Ветров начал рыть возле яблони. Замерзшая почва поддавалась плохо. Но на определенном пятачке земля была явно помягче.
Хозяйка, потрясая ссохшимися кулачками, громко бранилась, но участковый сдерживал ее страсти.
Наконец штыковка (ее пришлось просить у соседей) наткнулась на что-то твердое. Григорий Павлович попросил понятых подойти поближе. Осторожно обкопав со всех сторон твердый предмет и очистив его от глины, он извлек на поверхность небольшой оцинкованный ящичек.

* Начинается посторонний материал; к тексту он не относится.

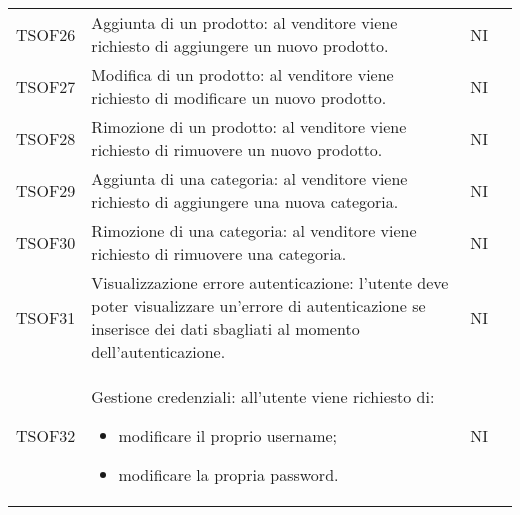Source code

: \begin{center}
\begin{longtable}[!h]{p{50px} p{245px} p{75px} p{50px}}
        TSOF26                           & Aggiunta di un prodotto: al venditore viene richiesto di aggiungere un nuovo prodotto.                                                                              & NI             \\
        TSOF27                           & Modifica di un prodotto: al venditore viene richiesto di modificare un nuovo prodotto.                                                                              & NI             \\
        TSOF28                           & Rimozione di un prodotto: al venditore viene richiesto di rimuovere un nuovo prodotto.                                                                              & NI             \\
        TSOF29                           & Aggiunta di una categoria: al venditore viene richiesto di aggiungere una nuova categoria.                                                                          & NI             \\
        TSOF30                           & Rimozione di una categoria: al venditore viene richiesto di rimuovere una categoria.                                                                                & NI             \\
        TSOF31                           & Visualizzazione errore autenticazione: l'utente deve poter visualizzare un'errore di autenticazione se inserisce dei dati sbagliati al momento dell'autenticazione. & NI             \\
        TSOF32                           & Gestione credenziali: all'utente viene richiesto di: \begin{itemize} \item modificare il proprio username; \item modificare la propria password.\end{itemize}                                                                                    & NI             \\
    \end{longtable}
\end{center}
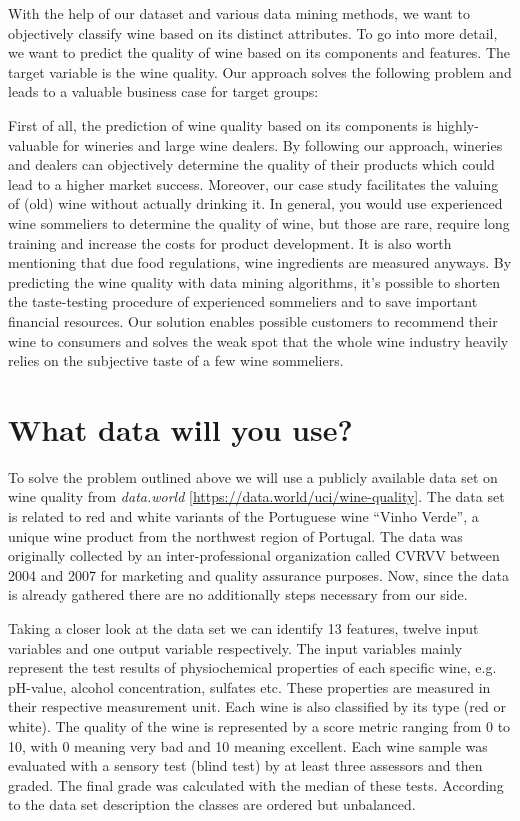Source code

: \documentclass[11pt,titlepage,oneside,openany]{article}
\begin{document}
With the help of our dataset and various data mining methods, we want to objectively classify wine based on its distinct attributes. To go into more detail, we want to predict the quality of wine based on its components and features. The target variable is the wine quality. Our approach solves the following problem and leads to a valuable business case for target groups:

First of all, the prediction of wine quality based on its components is highly-valuable for wineries and large wine dealers. By following our approach, wineries and dealers can objectively determine the quality of their products which could lead to a higher market success. Moreover, our case study facilitates the valuing of (old) wine without actually drinking it. In general, you would use experienced wine sommeliers to determine the quality of wine, but those are rare, require long training and increase the costs for product development. It is also worth mentioning that due food regulations, wine ingredients are measured anyways. By predicting the wine quality with data mining algorithms, it’s possible to shorten the taste-testing procedure of experienced sommeliers and to save important financial resources. Our solution enables possible customers to recommend their wine to consumers and solves the weak spot that the whole wine industry heavily relies on the subjective taste of a few wine sommeliers.

\section{What data will you use?}
To solve the problem outlined above we will use a publicly available data set on wine quality from \textit{data.world} [\url{https://data.world/uci/wine-quality}]. The data set is related to red and white variants of the Portuguese wine “Vinho Verde”, a unique wine product from the northwest region of Portugal. The data was originally collected by an inter-professional organization called CVRVV between 2004 and 2007 for marketing and quality assurance purposes. Now, since the data is already gathered there are no additionally steps necessary from our side. 

Taking a closer look at the data set we can identify 13 features, twelve input variables and one output variable respectively. The input variables mainly represent the test results of physiochemical properties of each specific wine, e.g. pH-value, alcohol concentration, sulfates etc. These properties are measured in their respective measurement unit. Each wine is also classified by its type (red or white). The quality of the wine is represented by a score metric ranging from 0 to 10, with 0 meaning very bad and 10 meaning excellent. Each wine sample was evaluated with a sensory test (blind test) by at least three assessors and then graded. The final grade was calculated with the median of these tests. According to the data set description the classes are ordered but unbalanced.
\end{document}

Понимавший толк в слесарном деле участковый быстро справился с несложным замком. В ящичке, завернутые в полиэтиленовую пленку, оказались ровные столбики золотых монет. Рядом с ними, также завернутые в полиэтилен, лежали несколько довольно крупных бриллиантов.
— Что вы скажете? — обратился Ветров к Доминике Романовне.
— Знать ничего не знаю и ведать не ведаю! — открестилась старушка.
— При нынешнем положении вашего зятя это далеко не лучший для вас ответ, — сделал упор на предпоследнем слове старший лейтенант.
Доминика Романовна, поглядывая на соседок-понятых, в нерешительности покрутила узловатыми пальцами концы своего простенького выцветшего темно-красного платка, прикрывавшего плечи.
— Когда еще летом Степан Григорьевич приезжал к нам в гости, — несмело, словно прикидывая все за и против, начала она, — видела я его как-то ночью возле этой яблони. Старухам, знаете ли, все не спится, а у моей комнаты как раз окно туда выходит. Курил он вроде там, чего-то возился.
Доминика Романовна заметила, как навострили уши соседки.
— Ну я окликнула его, а он цигарку-то сразу потушил и ко мне. «Извините, мол, бессонница. Подышать немного захотелось». Вот и весь сказ, — хозяйка вызывающе глянула на понятых. — Только думается мне, — потверже закончила она, — не знает Степан Григорьевич ничего про этот ящичек. Он у нас большой начальник и к тому же партейный! Откуда у него золото? На кой ему с такими делами связываться. Опять же, на дачу Лиза шестьсот рублей у сестры занимала.